COMPLETE O SEGUINTE:
[a] No trecho sobre o filme Terras, substitua "cineasta" por "diretora" e reescreva a parte que vai de "Gênero: Documentário" até "pela atual pandemia.", inclusive.
[b] De acordo com o trecho sobre o filme Terras, por que as delimitações territoriais na fronteira entre Brasil, Colômbia e Peru muitas vezes não ficam visíveis? Responda em uma a três frases.
── TRECHO DA PÁGINA ──
Sinopse: Na fronteira tríplice entre Brasil, Colômbia e Peru, as cidades gêmeas Letícia e Tabatinga formam uma ilha urbana cercada pela imensa floresta amazônica. As delimitações territoriais são muitas vezes encobertas pela densa vegetação e as fronteiras se confundem nos corpos e rostos de seus moradores. Terras acompanha o ritmo deste lugar de encontro e passagem, aproximando-se do cotidiano de seus habitantes.
Direção: Maya Da-Rin
Título Original: Terras (2009)
Gênero: Documentário
Duração: 1h 15min
País: Brasil
Fronteiriços e Frontais
Depois de experiência como assistente de direção em filmes dirigidos pela mãe Sandra Werneck e por Lúcia Murat, a cineasta Maya Da-Rin deu um importante passo em sua carreira independente e de grande liberdade com “Terras“(2009), lançado dois anos depois do média-metragem “Margem“. Seria a última vez em que ela se valeria do sobrenome Werneck nos créditos. Também demoraria dez anos para lançar seu segundo longa-metragem, “A Febre” (2019), vencedor do Festival de Brasília do ano passado e que fez parte da seleção do Festival Espaço Itaú Play, com pré-estreias nacionais e internacionais que tiveram suas chegadas aos cinemas prejudicadas pela atual pandemia.
───
── MATERIAL FORNECIDO ──
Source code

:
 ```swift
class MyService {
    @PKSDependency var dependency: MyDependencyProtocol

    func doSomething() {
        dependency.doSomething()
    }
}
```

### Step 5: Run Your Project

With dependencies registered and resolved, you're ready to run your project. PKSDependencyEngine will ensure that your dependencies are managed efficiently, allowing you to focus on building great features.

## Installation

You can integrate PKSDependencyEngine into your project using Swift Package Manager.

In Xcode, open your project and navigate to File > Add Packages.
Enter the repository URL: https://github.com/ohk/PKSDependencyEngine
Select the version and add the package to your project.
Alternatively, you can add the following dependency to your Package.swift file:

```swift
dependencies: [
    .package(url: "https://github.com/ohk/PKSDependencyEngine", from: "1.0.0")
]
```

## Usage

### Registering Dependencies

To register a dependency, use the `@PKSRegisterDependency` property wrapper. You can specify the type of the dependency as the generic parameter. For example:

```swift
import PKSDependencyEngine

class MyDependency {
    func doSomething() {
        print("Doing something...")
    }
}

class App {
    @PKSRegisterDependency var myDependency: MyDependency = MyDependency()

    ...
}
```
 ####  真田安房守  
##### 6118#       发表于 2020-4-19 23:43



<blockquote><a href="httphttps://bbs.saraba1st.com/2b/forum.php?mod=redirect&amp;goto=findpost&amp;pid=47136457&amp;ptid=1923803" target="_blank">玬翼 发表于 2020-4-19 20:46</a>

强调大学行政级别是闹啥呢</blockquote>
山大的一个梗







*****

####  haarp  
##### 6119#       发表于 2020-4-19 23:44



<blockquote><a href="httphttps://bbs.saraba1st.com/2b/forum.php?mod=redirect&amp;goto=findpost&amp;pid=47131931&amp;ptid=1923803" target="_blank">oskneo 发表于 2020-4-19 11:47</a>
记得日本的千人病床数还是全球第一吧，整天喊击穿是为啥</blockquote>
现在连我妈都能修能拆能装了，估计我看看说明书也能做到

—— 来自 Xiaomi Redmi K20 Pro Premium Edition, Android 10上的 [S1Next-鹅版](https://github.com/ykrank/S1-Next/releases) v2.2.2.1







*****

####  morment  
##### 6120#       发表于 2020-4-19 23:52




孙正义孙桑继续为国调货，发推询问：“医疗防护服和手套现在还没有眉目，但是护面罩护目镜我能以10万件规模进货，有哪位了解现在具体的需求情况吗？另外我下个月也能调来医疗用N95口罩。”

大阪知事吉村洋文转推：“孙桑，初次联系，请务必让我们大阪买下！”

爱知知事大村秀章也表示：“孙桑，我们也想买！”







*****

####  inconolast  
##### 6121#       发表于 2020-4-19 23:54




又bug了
───
RESPOSTAS NUMERADAS:
[a]
Gênero: Documentário
Duração: 1h 15min
País: Brasil
Fronteiriços e Frontais
Depois de experiência como assistente de direção em filmes dirigidos pela mãe Sandra Werneck e por Lúcia Murat, a diretora Maya Da-Rin deu um importante passo em sua carreira independente e de grande liberdade com “Terras“(2009), lançado dois anos depois do média-metragem “Margem“. Seria a última vez em que ela se valeria do sobrenome Werneck nos créditos. Também demoraria dez anos para lançar seu segundo longa-metragem, “A Febre” (2019), vencedor do Festival de Brasília do ano passado e que fez parte da seleção do Festival Espaço Itaú Play, com pré-estreias nacionais e internacionais que tiveram suas chegadas aos cinemas prejudicadas pela atual pandemia.

[b] As delimitações territoriais muitas vezes não ficam visíveis porque a densa vegetação da floresta amazônica as encobre.